The process starts when the gold and indium phosphide form an alloy. After it’s heated, the gold alloy breaks up into little particles. When water gets into the system, the alloy covers itself in a thin film of water molecules. Water molecules, particularly the oxygen inside them, can interact with the indium phosphide. This process starts at about 300 degrees Celsius, at which point the gold-alloy particle digs a little pit for itself in the indium phosphide.
When the heat hits 440 degrees, the pit isn’t enough. The oxidized phosphorus and the indium evaporate, and the big gold alloy particle moves on to the next particle of indium phosphide. This, in turn, also becomes oxidized and evaporates.
There are limits to the process. Water has to be introduced at the right time, after the material has already been heated. Groove-digging only occurs when the particle is under 100 nanometers. Thicker particles dig more slowly than thinner ones. There are also coatings that the research team can apply to slow or stop the growth, if desired.

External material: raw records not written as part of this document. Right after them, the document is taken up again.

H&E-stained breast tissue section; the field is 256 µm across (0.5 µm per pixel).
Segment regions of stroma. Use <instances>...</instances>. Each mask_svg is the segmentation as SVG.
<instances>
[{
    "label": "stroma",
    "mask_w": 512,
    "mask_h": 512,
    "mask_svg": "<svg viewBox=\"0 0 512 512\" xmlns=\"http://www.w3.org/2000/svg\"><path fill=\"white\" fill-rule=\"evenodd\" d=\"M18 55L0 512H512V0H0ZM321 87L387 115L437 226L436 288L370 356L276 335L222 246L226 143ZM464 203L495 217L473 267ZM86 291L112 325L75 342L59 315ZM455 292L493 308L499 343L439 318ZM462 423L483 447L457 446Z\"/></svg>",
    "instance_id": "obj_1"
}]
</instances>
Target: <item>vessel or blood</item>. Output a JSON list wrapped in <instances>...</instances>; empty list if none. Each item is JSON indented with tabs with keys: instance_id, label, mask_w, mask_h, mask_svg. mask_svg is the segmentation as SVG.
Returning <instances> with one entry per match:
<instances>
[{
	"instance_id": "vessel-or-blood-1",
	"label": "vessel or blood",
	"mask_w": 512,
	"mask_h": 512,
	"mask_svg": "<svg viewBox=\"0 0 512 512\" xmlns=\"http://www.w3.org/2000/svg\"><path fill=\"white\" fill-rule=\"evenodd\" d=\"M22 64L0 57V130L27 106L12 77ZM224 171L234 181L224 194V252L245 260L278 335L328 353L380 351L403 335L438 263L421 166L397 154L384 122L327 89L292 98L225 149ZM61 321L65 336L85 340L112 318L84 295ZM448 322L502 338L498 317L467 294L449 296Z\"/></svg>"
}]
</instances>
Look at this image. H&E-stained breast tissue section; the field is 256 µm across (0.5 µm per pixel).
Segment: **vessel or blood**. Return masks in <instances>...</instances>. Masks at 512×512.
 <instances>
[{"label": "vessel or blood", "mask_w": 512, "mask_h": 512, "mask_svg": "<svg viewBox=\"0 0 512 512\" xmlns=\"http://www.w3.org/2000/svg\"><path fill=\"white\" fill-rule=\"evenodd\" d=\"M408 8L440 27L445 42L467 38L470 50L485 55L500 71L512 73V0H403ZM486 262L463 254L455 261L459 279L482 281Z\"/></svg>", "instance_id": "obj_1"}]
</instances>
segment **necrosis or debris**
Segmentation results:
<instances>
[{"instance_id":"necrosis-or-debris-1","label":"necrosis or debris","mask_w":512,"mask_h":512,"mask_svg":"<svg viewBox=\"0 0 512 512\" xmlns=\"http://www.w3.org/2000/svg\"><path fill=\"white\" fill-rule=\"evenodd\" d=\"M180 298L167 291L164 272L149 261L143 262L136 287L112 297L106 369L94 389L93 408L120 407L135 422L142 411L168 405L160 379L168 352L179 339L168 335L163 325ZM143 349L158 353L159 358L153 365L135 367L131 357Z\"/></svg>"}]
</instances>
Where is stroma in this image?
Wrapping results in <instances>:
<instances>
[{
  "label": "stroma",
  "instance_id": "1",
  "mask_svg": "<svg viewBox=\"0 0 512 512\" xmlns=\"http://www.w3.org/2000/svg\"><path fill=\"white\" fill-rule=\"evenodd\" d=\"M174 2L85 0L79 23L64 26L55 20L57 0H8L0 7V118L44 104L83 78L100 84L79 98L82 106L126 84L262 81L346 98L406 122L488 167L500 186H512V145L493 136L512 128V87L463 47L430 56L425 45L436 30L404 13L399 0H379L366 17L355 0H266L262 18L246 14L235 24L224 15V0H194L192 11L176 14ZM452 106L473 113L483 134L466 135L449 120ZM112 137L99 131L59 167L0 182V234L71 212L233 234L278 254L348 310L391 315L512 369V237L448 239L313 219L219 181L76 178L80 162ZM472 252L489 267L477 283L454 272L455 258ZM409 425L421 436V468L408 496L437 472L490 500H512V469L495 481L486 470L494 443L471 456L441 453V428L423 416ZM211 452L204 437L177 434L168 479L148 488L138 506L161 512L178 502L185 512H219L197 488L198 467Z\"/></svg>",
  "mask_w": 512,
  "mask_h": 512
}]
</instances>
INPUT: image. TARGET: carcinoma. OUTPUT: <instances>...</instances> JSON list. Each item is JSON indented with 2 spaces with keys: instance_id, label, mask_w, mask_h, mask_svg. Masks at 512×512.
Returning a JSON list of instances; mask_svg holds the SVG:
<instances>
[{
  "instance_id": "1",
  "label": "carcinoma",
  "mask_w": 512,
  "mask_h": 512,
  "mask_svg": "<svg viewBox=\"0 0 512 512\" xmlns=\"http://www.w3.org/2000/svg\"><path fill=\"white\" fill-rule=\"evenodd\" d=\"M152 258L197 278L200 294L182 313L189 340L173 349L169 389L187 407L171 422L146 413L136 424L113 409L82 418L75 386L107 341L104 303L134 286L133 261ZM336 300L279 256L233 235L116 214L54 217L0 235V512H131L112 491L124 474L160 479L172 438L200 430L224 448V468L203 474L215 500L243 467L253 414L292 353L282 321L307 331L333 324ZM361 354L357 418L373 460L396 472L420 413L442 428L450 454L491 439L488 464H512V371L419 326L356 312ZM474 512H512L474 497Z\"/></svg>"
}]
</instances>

Someday, engineers could use particle size, water introduction time, and coatings to etch precise patterns on semiconductors. The scientists hope that this might someday contribute to “multifunctional heterogeneous nanosystems”—in other words, tiny chips that have many different uses. We might use these specially designed chips to analyze multiple aspects of a blood sample, scan the DNA of a single cell for problem sequences, or predict genetic expression in plants.